Alle diese Stimulationen werden synchron mit der menschlichen Nasenatmung abgegeben. Diese Methode ebnete den Weg für klinische Untersuchungen, die abnorme Wechselwirkungen zwischen olfaktorischem und motorischem System untersuchten. Wir wenden diese Methoden derzeit bei Patienten mit psychiatrischen Störungen an, die mit Veränderungen in der autonomen Wahrnehmung von Gerüchen und maladaptivem Annäherungs- oder Vermeidungsverhalten einhergehen.
Diese Studie stellt eine neuartige experimentelle Methode unter Verwendung eines atem-synchronisierten Olfaktometers in Kombination mit transkranieller magnetischer Stimulation (TMS) vor, um die Wechselwirkungen zwischen olfaktorischer Wahrnehmung und motorischen Systemantworten zu untersuchen. Die Forschung konzentriert sich darauf, wie angenehme und unangenehme Gerüche die kortikospinale Erregbarkeit sowie die effektive Konnektivität modulieren, was klinische Untersuchungen zu olfaktorisch-motorischen Interaktionen unterstützen könnte.

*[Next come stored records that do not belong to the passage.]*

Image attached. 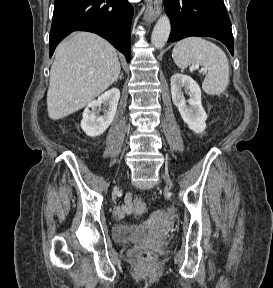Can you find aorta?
<instances>
[{
  "mask_svg": "<svg viewBox=\"0 0 273 288\" xmlns=\"http://www.w3.org/2000/svg\"><path fill=\"white\" fill-rule=\"evenodd\" d=\"M171 31L170 20L167 15H162L155 24L151 36V43L155 48H162L167 42Z\"/></svg>",
  "mask_w": 273,
  "mask_h": 288,
  "instance_id": "1",
  "label": "aorta"
}]
</instances>
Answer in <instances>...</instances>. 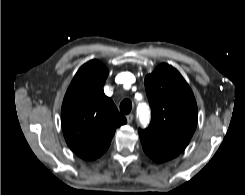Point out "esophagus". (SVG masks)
Instances as JSON below:
<instances>
[{
	"label": "esophagus",
	"mask_w": 245,
	"mask_h": 195,
	"mask_svg": "<svg viewBox=\"0 0 245 195\" xmlns=\"http://www.w3.org/2000/svg\"><path fill=\"white\" fill-rule=\"evenodd\" d=\"M133 118H134L133 114H128V115L126 116V119H127V122H128V123H131V122L133 121Z\"/></svg>",
	"instance_id": "34e87169"
}]
</instances>
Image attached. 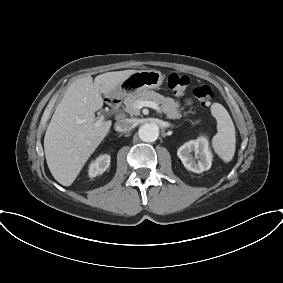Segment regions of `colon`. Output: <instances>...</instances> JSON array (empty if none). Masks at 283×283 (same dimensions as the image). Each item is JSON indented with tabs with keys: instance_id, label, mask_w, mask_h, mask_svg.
<instances>
[{
	"instance_id": "obj_1",
	"label": "colon",
	"mask_w": 283,
	"mask_h": 283,
	"mask_svg": "<svg viewBox=\"0 0 283 283\" xmlns=\"http://www.w3.org/2000/svg\"><path fill=\"white\" fill-rule=\"evenodd\" d=\"M169 88L176 94H183L190 85V78L185 75L171 74L167 80ZM194 96L198 99L202 106L208 107L211 105L214 93L210 86L199 85L193 90Z\"/></svg>"
}]
</instances>
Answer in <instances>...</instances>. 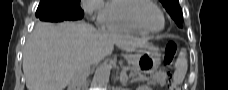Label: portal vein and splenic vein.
Wrapping results in <instances>:
<instances>
[{
    "instance_id": "portal-vein-and-splenic-vein-1",
    "label": "portal vein and splenic vein",
    "mask_w": 228,
    "mask_h": 90,
    "mask_svg": "<svg viewBox=\"0 0 228 90\" xmlns=\"http://www.w3.org/2000/svg\"><path fill=\"white\" fill-rule=\"evenodd\" d=\"M143 79H146V77L142 76L141 78H136L134 79L135 81H138V80H143Z\"/></svg>"
}]
</instances>
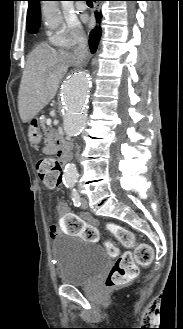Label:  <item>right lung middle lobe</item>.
<instances>
[{"label": "right lung middle lobe", "instance_id": "obj_1", "mask_svg": "<svg viewBox=\"0 0 183 329\" xmlns=\"http://www.w3.org/2000/svg\"><path fill=\"white\" fill-rule=\"evenodd\" d=\"M39 26H40V25H37L33 30H31L30 33H32V34H36V33L38 32Z\"/></svg>", "mask_w": 183, "mask_h": 329}]
</instances>
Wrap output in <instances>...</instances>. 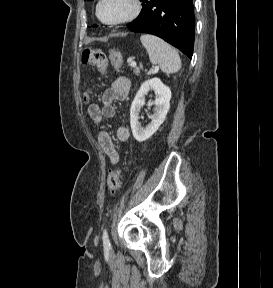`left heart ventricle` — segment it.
<instances>
[{"label": "left heart ventricle", "mask_w": 273, "mask_h": 288, "mask_svg": "<svg viewBox=\"0 0 273 288\" xmlns=\"http://www.w3.org/2000/svg\"><path fill=\"white\" fill-rule=\"evenodd\" d=\"M130 0H105L100 8V15L106 21L119 19L131 11Z\"/></svg>", "instance_id": "obj_1"}]
</instances>
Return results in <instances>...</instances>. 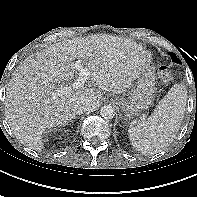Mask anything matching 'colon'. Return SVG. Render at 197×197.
<instances>
[{
    "label": "colon",
    "instance_id": "obj_1",
    "mask_svg": "<svg viewBox=\"0 0 197 197\" xmlns=\"http://www.w3.org/2000/svg\"><path fill=\"white\" fill-rule=\"evenodd\" d=\"M159 76L163 81H169L172 77L170 70L165 66L159 68Z\"/></svg>",
    "mask_w": 197,
    "mask_h": 197
}]
</instances>
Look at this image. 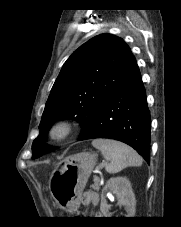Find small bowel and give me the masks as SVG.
Listing matches in <instances>:
<instances>
[{
	"mask_svg": "<svg viewBox=\"0 0 181 227\" xmlns=\"http://www.w3.org/2000/svg\"><path fill=\"white\" fill-rule=\"evenodd\" d=\"M99 194L95 191H88L86 193H84L83 197H82V202L85 205H97L99 203ZM100 213H96L95 215H99Z\"/></svg>",
	"mask_w": 181,
	"mask_h": 227,
	"instance_id": "small-bowel-1",
	"label": "small bowel"
}]
</instances>
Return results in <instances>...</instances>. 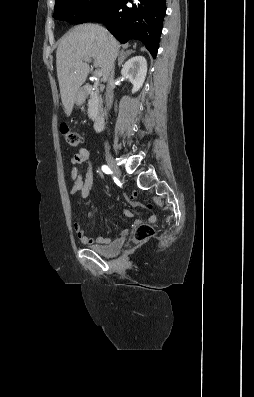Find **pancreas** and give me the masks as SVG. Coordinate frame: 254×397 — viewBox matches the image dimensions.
Instances as JSON below:
<instances>
[{"label": "pancreas", "mask_w": 254, "mask_h": 397, "mask_svg": "<svg viewBox=\"0 0 254 397\" xmlns=\"http://www.w3.org/2000/svg\"><path fill=\"white\" fill-rule=\"evenodd\" d=\"M94 88L95 90L90 93V98L88 100V117L90 119H94L97 116L99 108L102 104V99L99 95V91L96 85L94 86Z\"/></svg>", "instance_id": "pancreas-1"}]
</instances>
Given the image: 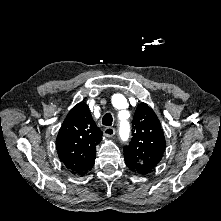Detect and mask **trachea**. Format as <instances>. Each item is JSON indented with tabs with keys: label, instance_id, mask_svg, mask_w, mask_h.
Segmentation results:
<instances>
[{
	"label": "trachea",
	"instance_id": "trachea-1",
	"mask_svg": "<svg viewBox=\"0 0 221 221\" xmlns=\"http://www.w3.org/2000/svg\"><path fill=\"white\" fill-rule=\"evenodd\" d=\"M113 122L112 115L110 113H106L102 118V124L105 126H111Z\"/></svg>",
	"mask_w": 221,
	"mask_h": 221
}]
</instances>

Die Kombination einer atem-synchronisierten Olfaktometrie mit TMS-basierter Hirnstimulation ermöglicht eine präzise Untersuchung, wie olfaktorische Reize die Erregbarkeit und Konnektivität des motorischen Systems modulieren. Dieser Ansatz schließt eine entscheidende Lücke im Verständnis der sensorisch-motorischen Integration und stärkt die Vorhersagegenauigkeit bei der Zielstrukturenvalidierung für die Forschung zu neuropsychiatrischen und neurologischen Erkrankungen. Aufgrund ihrer Präzision und Reproduzierbarkeit stellt die Methode eine wertvolle Ressource für frühe Entdeckungen sowie für translationale Neurowissenschaften dar.
Diese Methode schlägt eine Brücke zwischen der frühen Entdeckung und der präklinischen Forschung, indem sie eine hypothesengeleitete Untersuchung olfaktorisch-motorischer Interaktionen und deren Modulation durch experimentelle Variablen ermöglicht.